--- Problem requirements ---
Every line of the entries with the word "Right" in it should be shown.

* * *

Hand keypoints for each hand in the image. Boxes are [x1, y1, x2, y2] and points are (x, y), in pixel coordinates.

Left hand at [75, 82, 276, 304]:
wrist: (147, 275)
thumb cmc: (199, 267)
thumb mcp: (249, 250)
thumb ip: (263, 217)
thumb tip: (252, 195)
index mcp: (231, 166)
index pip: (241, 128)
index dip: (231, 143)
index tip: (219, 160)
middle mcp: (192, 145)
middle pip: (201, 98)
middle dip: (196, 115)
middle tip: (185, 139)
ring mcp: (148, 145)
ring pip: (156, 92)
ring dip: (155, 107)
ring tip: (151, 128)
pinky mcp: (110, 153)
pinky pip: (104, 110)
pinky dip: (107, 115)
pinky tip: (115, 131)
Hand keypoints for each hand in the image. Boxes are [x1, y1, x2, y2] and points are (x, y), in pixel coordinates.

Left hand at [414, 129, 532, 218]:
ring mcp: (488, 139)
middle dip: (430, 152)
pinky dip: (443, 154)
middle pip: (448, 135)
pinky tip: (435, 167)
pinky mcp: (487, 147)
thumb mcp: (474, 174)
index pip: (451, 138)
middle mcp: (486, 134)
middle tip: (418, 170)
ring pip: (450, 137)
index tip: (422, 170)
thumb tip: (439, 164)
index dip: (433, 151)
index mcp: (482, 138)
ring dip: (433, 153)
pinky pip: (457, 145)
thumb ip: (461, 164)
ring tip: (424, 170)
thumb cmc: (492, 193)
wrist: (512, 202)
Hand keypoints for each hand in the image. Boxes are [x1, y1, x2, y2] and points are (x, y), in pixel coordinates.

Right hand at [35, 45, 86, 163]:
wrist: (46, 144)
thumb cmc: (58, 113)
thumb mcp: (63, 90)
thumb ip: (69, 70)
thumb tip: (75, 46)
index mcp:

* * *

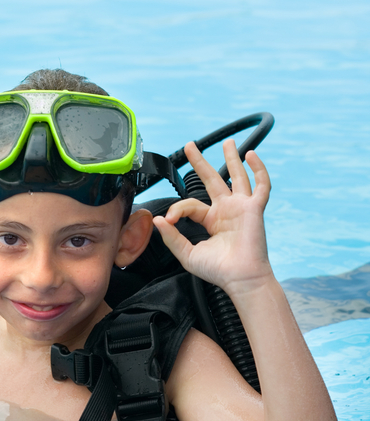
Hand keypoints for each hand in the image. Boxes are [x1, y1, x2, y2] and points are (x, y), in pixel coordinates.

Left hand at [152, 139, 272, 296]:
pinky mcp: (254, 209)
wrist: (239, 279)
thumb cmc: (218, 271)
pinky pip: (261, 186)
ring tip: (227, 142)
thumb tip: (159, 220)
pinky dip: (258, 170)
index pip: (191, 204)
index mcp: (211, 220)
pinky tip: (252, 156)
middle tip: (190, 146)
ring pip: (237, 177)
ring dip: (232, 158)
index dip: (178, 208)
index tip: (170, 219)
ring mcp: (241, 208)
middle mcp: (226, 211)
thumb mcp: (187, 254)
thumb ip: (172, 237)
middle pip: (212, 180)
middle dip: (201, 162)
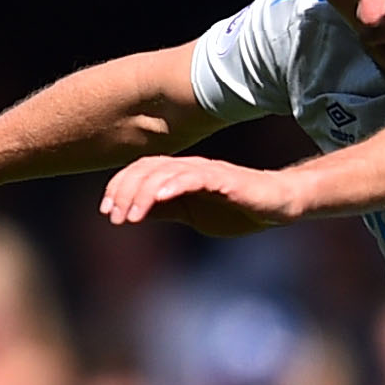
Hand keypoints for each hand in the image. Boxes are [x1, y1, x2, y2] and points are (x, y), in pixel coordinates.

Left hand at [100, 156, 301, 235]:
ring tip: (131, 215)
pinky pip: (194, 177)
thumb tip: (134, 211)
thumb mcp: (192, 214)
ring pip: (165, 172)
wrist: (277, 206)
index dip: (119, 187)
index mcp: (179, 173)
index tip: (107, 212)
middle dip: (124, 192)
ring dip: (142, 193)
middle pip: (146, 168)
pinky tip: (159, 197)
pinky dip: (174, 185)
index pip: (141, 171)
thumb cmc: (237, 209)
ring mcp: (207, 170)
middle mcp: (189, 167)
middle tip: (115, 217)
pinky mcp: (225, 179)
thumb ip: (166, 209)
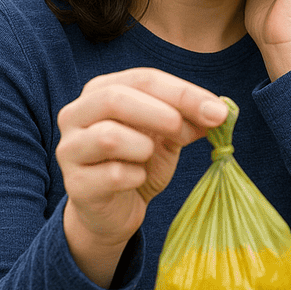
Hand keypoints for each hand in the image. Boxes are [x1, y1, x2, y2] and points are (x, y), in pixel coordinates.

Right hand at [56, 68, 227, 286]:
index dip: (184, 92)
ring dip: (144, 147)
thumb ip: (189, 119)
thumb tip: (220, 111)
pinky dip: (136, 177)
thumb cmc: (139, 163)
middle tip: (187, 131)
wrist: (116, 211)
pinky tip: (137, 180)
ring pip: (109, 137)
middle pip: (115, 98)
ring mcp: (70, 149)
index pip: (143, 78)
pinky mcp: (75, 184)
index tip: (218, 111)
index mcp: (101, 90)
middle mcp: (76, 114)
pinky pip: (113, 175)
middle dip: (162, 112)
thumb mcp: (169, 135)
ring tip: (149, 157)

* * *

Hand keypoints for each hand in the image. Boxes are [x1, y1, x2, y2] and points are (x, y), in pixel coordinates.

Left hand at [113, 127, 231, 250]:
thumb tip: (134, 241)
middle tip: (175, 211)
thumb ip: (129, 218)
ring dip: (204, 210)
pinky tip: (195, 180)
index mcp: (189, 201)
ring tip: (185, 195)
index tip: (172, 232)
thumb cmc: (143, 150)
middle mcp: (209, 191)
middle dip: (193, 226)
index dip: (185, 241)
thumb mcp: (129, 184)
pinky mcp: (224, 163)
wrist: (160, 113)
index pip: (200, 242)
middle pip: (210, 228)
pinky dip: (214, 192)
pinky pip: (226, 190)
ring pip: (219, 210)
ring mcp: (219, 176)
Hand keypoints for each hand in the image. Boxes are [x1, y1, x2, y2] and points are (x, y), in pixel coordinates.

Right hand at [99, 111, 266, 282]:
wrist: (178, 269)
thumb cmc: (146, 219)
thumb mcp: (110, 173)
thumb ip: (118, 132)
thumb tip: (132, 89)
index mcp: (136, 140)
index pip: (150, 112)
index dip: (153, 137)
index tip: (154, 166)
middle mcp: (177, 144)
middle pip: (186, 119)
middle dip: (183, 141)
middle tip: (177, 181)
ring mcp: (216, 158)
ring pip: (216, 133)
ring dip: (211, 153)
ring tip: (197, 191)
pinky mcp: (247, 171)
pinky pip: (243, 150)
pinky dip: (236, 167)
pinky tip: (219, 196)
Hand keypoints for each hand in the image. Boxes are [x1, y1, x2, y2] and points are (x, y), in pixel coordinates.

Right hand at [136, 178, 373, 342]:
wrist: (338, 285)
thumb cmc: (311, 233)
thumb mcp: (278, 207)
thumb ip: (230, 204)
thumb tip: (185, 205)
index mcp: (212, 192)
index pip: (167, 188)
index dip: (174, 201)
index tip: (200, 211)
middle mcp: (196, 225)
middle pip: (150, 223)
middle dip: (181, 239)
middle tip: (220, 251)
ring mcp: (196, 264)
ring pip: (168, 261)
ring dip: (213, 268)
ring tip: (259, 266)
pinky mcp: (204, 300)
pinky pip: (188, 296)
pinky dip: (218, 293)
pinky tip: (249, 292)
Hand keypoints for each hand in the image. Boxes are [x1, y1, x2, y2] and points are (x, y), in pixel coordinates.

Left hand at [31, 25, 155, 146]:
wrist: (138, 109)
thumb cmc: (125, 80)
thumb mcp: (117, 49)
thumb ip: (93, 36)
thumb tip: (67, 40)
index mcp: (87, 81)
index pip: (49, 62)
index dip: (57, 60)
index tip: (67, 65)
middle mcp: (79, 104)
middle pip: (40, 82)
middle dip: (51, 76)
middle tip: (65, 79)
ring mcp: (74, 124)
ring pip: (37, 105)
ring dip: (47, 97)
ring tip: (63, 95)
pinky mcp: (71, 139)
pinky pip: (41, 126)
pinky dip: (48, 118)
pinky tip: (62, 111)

* * *

--- Solution to this task ---
Right hand at [35, 45, 86, 163]:
Right hand at [56, 68, 227, 286]:
Right hand at [99, 111, 266, 282]:
Right hand at [136, 178, 373, 342]:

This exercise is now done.